Text: buntstiftsuechtig

1x



„Als ich dich kennen gelernt hab dachte ich, dass du langweilig bist.“ Wir kannten uns vorher schon ein wenig, aber erst als wir zum ersten mal gemeinsam in einem Kurs waren, genauer gesagt in der Kollegstufe im Englisch LK hatten wir mehr miteinander zu tun. Dass ich immer nur zuhause rumhängen würde und nichts interessantes mache und keine Hobbys habe. Aber diese Behauptung vernachlässigt den Aspekt wo ich wohnte, in einem kleinen Kaff und ich längere Busfahrten nun mal auch hasse.
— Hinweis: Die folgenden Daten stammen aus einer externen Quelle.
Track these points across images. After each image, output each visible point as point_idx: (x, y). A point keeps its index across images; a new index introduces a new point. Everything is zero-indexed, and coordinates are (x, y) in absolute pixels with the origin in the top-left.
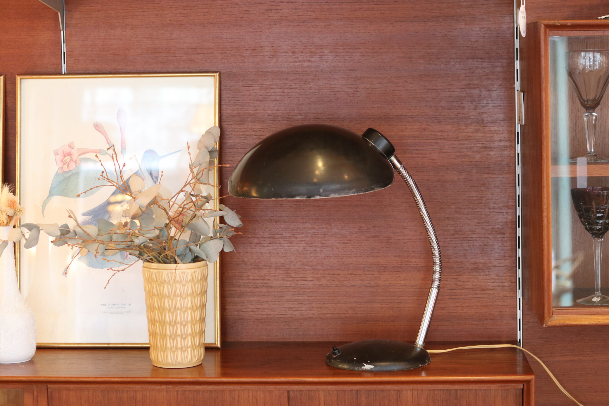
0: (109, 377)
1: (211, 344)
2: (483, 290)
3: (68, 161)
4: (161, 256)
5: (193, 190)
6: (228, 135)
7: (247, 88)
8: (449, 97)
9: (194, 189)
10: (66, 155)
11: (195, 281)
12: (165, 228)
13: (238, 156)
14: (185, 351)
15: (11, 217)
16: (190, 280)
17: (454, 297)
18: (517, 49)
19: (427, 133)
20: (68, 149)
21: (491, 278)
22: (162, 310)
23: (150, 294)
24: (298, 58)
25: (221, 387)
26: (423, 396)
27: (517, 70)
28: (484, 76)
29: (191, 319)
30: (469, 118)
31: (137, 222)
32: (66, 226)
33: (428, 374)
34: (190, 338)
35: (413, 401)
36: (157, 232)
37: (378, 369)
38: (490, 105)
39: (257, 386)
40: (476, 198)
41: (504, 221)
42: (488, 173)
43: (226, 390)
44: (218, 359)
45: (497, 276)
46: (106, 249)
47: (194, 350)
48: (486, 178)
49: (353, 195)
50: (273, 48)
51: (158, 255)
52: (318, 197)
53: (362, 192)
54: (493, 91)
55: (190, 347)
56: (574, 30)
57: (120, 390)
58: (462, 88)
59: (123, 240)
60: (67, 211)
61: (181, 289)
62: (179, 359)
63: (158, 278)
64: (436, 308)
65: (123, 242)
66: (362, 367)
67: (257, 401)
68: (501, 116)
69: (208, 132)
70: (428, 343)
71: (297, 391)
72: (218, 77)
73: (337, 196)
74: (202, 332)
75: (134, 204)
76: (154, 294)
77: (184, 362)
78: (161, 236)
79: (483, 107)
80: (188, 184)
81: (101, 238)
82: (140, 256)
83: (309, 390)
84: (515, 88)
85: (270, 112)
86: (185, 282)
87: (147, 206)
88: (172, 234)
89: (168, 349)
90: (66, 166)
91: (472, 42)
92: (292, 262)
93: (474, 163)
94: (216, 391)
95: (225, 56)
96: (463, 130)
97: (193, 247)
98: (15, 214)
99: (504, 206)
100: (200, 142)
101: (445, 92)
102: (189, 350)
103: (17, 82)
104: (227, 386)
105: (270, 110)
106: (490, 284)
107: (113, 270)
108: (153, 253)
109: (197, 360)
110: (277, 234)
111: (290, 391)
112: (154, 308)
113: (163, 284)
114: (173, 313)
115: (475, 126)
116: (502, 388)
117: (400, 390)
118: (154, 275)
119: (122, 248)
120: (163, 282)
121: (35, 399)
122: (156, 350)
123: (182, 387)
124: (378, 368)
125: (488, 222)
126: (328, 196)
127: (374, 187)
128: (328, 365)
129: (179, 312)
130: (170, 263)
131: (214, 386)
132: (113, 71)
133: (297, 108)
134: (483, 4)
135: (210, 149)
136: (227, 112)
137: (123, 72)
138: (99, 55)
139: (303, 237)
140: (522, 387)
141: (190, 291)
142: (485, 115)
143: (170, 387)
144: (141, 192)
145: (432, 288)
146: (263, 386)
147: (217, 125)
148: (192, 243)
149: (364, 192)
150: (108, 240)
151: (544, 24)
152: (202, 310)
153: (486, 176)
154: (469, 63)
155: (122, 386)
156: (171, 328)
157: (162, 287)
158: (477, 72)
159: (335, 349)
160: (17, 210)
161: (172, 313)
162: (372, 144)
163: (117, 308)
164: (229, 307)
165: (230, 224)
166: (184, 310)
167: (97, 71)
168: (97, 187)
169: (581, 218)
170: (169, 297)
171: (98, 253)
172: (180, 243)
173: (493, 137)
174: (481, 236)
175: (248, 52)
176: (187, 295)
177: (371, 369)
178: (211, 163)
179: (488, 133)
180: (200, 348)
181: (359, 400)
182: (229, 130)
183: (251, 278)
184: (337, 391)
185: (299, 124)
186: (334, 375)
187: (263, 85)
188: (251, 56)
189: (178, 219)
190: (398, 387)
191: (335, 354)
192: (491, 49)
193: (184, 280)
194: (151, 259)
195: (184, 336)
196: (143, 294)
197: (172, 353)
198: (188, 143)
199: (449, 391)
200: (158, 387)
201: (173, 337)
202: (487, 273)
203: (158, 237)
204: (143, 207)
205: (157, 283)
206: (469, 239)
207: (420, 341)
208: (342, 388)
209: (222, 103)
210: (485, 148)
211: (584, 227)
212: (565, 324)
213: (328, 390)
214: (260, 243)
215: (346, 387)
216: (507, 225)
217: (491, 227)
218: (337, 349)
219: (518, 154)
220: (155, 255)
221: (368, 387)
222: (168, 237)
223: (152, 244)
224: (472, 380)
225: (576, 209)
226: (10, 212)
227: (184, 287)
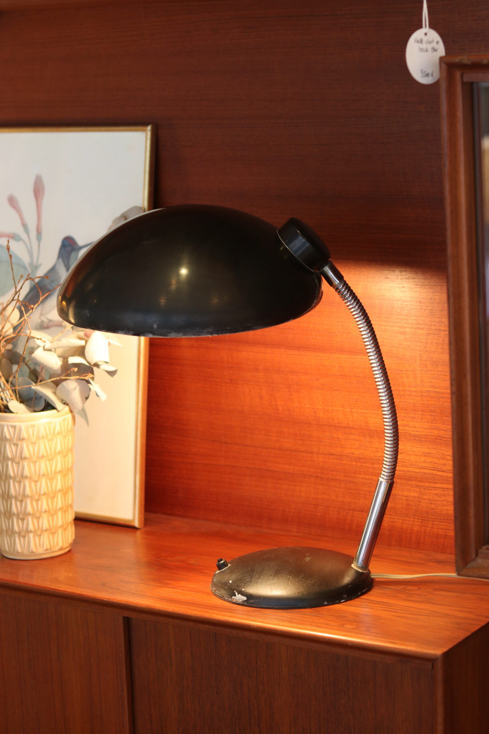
26: (301, 655)
35: (289, 660)
66: (233, 597)
114: (4, 483)
140: (430, 667)
177: (243, 602)
181: (217, 644)
207: (360, 559)
227: (16, 447)
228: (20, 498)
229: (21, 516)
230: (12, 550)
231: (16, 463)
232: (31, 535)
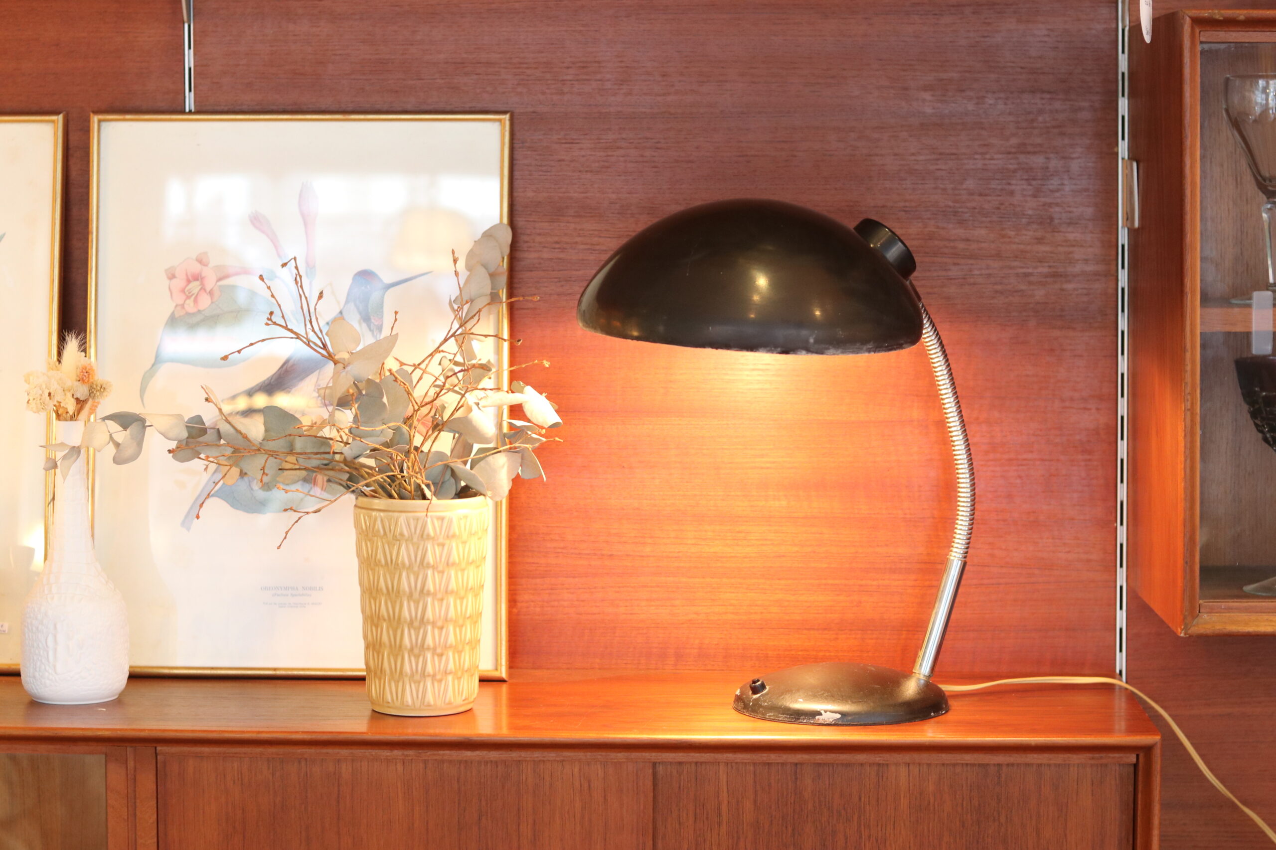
0: (285, 732)
1: (488, 671)
2: (1046, 567)
3: (195, 291)
4: (394, 485)
5: (460, 349)
6: (527, 242)
7: (567, 145)
8: (983, 169)
9: (463, 348)
10: (191, 279)
11: (465, 536)
12: (405, 425)
13: (547, 287)
14: (440, 681)
15: (83, 401)
16: (454, 536)
18: (1123, 74)
19: (936, 243)
20: (196, 268)
21: (1064, 544)
22: (394, 594)
23: (368, 563)
24: (673, 86)
26: (930, 778)
27: (1123, 117)
28: (1054, 127)
29: (455, 614)
30: (1024, 215)
32: (198, 419)
34: (450, 654)
35: (911, 788)
38: (1067, 188)
39: (589, 754)
40: (1034, 379)
41: (1092, 425)
42: (1061, 328)
43: (526, 761)
44: (503, 700)
45: (1077, 539)
46: (281, 469)
47: (458, 679)
48: (1056, 339)
50: (623, 64)
54: (1072, 158)
55: (450, 673)
56: (1251, 29)
57: (306, 760)
58: (1009, 153)
59: (315, 450)
60: (202, 387)
61: (435, 552)
62: (429, 698)
63: (387, 531)
65: (317, 453)
67: (589, 785)
68: (1089, 211)
69: (488, 235)
71: (671, 763)
72: (508, 123)
74: (475, 643)
75: (344, 374)
76: (377, 563)
77: (439, 703)
79: (1052, 191)
80: (453, 335)
81: (271, 446)
82: (350, 485)
83: (696, 763)
84: (1117, 154)
85: (614, 196)
86: (444, 539)
87: (368, 380)
88: (415, 444)
89: (406, 675)
90: (190, 302)
91: (1030, 58)
92: (655, 505)
93: (1031, 306)
94: (504, 762)
95: (523, 80)
96: (1010, 237)
97: (459, 467)
98: (92, 395)
99: (1091, 396)
100: (473, 251)
101: (975, 159)
103: (91, 128)
105: (613, 193)
106: (1061, 555)
109: (464, 701)
110: (626, 447)
111: (658, 765)
112: (379, 590)
113: (398, 542)
114: (417, 603)
115: (1034, 231)
116: (1092, 762)
117: (883, 764)
118: (379, 522)
119: (314, 468)
120: (398, 539)
121: (129, 776)
122: (380, 680)
123: (434, 754)
125: (1060, 428)
129: (429, 600)
130: (412, 499)
132: (290, 108)
133: (669, 189)
135: (492, 270)
136: (526, 194)
137: (311, 110)
138: (263, 73)
140: (1134, 760)
141: (453, 557)
142: (1057, 209)
143: (411, 753)
146: (604, 754)
147: (505, 220)
148: (457, 460)
150: (284, 450)
151: (1190, 17)
153: (1056, 333)
154: (1025, 101)
155: (311, 750)
156: (413, 632)
157: (396, 548)
158: (1040, 119)
160: (95, 387)
161: (414, 602)
163: (293, 595)
164: (524, 597)
165: (535, 420)
166: (440, 596)
167: (257, 108)
168: (263, 340)
169: (1256, 418)
170: (410, 568)
171: (267, 475)
172: (432, 459)
173: (1071, 253)
174: (1045, 457)
175: (571, 71)
178: (494, 296)
179: (1062, 246)
180: (471, 679)
181: (798, 783)
182: (528, 232)
183: (570, 537)
184: (754, 764)
187: (602, 141)
188: (577, 80)
190: (880, 757)
191: (755, 691)
192: (1070, 74)
193: (441, 533)
194: (374, 491)
197: (413, 686)
198: (453, 252)
199: (985, 766)
200: (385, 753)
201: (416, 651)
202: (1055, 534)
203: (388, 444)
204: (360, 384)
205: (384, 540)
207: (923, 665)
208: (765, 759)
209: (515, 177)
210: (1055, 275)
211: (1260, 435)
212: (1225, 631)
213: (736, 763)
214: (588, 467)
215: (772, 757)
216: (1098, 434)
217: (1064, 438)
219: (1123, 290)
220: (381, 481)
221: (819, 757)
222: (408, 448)
224: (1033, 743)
225: (1244, 399)
226: (82, 391)
227: (441, 548)
228: (439, 624)
229: (439, 651)
230: (418, 704)
231: (439, 572)
232: (450, 678)
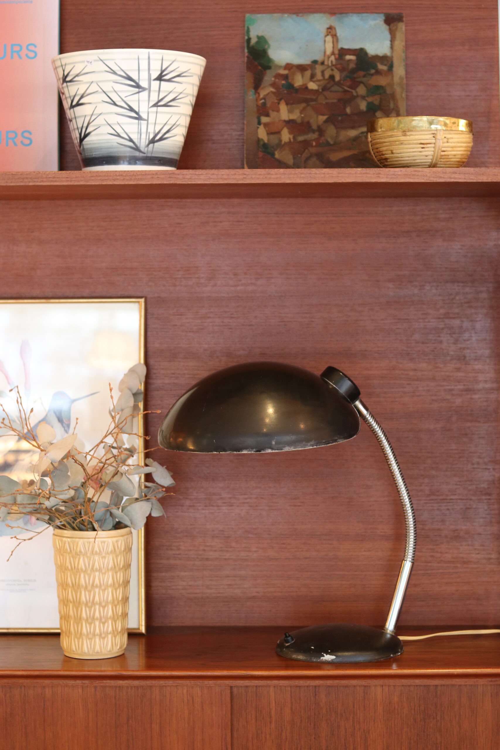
1: (134, 629)
2: (465, 563)
4: (76, 522)
5: (115, 440)
6: (155, 374)
7: (178, 317)
8: (424, 328)
9: (117, 439)
11: (118, 552)
12: (82, 487)
13: (170, 400)
14: (104, 638)
16: (111, 552)
17: (429, 572)
19: (397, 372)
21: (475, 549)
22: (76, 587)
23: (61, 568)
24: (240, 281)
25: (149, 682)
26: (395, 694)
28: (466, 303)
29: (112, 598)
30: (449, 354)
31: (48, 479)
33: (400, 667)
34: (110, 622)
35: (384, 699)
36: (72, 493)
37: (340, 660)
38: (474, 339)
39: (193, 681)
40: (456, 452)
41: (490, 479)
42: (471, 421)
43: (155, 686)
44: (143, 647)
45: (483, 546)
46: (9, 513)
47: (115, 637)
48: (469, 427)
49: (311, 447)
50: (211, 268)
51: (73, 520)
52: (270, 451)
53: (323, 445)
54: (477, 321)
55: (110, 633)
57: (25, 686)
58: (439, 318)
59: (29, 502)
61: (100, 562)
62: (97, 648)
63: (72, 549)
64: (409, 586)
65: (30, 504)
66: (322, 658)
67: (193, 700)
68: (487, 352)
69: (132, 371)
70: (399, 628)
71: (241, 686)
72: (143, 304)
73: (292, 449)
74: (125, 615)
75: (45, 458)
76: (66, 569)
77: (103, 651)
78: (76, 497)
79: (465, 340)
80: (109, 434)
81: (2, 500)
82: (51, 522)
83: (256, 686)
85: (206, 346)
86: (105, 554)
87: (60, 461)
88: (90, 496)
89: (84, 635)
91: (451, 262)
92: (232, 528)
93: (454, 408)
94: (142, 687)
95: (152, 278)
96: (440, 368)
97: (115, 511)
99: (490, 461)
100: (122, 382)
101: (419, 322)
102: (110, 636)
104: (157, 681)
105: (206, 344)
106: (473, 555)
107: (17, 539)
108: (67, 518)
109: (119, 649)
110: (214, 494)
111: (234, 687)
112: (67, 585)
113: (78, 556)
114: (90, 592)
115: (455, 364)
116: (491, 683)
117: (367, 686)
118: (67, 545)
119: (29, 512)
120: (78, 554)
122: (68, 637)
123: (101, 683)
124: (341, 658)
125: (471, 481)
126: (282, 450)
127: (336, 438)
128: (279, 656)
129: (97, 590)
130: (87, 530)
131: (140, 681)
132: (15, 296)
133: (239, 341)
134: (465, 217)
135: (134, 391)
136: (154, 345)
139: (246, 499)
141: (111, 565)
142: (468, 351)
143: (87, 682)
144: (52, 444)
145: (405, 560)
146: (201, 681)
147: (142, 361)
148: (113, 507)
149: (324, 445)
150: (11, 502)
152: (125, 587)
153: (469, 424)
154: (448, 288)
155: (27, 681)
156: (87, 609)
157: (77, 559)
158: (457, 298)
159: (288, 635)
161: (88, 591)
162: (332, 386)
163: (18, 585)
164: (155, 584)
165: (159, 482)
166: (103, 588)
170: (85, 571)
172: (99, 505)
173: (476, 377)
174: (463, 498)
175: (181, 273)
176: (108, 569)
177: (332, 660)
178: (136, 408)
179: (471, 373)
180: (123, 634)
181: (317, 697)
182: (156, 367)
183: (183, 548)
184: (291, 687)
185: (243, 361)
186: (287, 668)
187: (199, 314)
188: (184, 278)
189: (97, 477)
190: (365, 682)
191: (287, 642)
192: (475, 271)
193: (103, 551)
194: (64, 525)
195: (103, 620)
196: (53, 568)
197: (88, 641)
198: (110, 385)
199: (428, 686)
200: (72, 682)
201: (90, 621)
202: (470, 543)
203: (72, 499)
204: (55, 463)
205: (70, 555)
206: (448, 501)
207: (390, 625)
208: (297, 683)
210: (468, 390)
213: (280, 686)
214: (193, 506)
215: (301, 682)
216: (494, 484)
217: (474, 487)
218: (289, 636)
220: (68, 520)
221: (329, 682)
222: (85, 499)
223: (65, 506)
224: (456, 673)
227: (104, 559)
230: (91, 652)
Erst als wir mehr in einer Gruppe zusammen weggingen und ich endlich 18 war und damit Auto fahren konnte hast du gemerkt, an wie vielen Dingen ich eigentlich interessiert bin und wie gerne ich reise und in welchen Ländern ich schon Dank meiner Eltern war. Ich fand dich schon immer interessant und irgendwie cool und hab daher den innerlichen Wunsch gehegt mit dir befreundet zu sein.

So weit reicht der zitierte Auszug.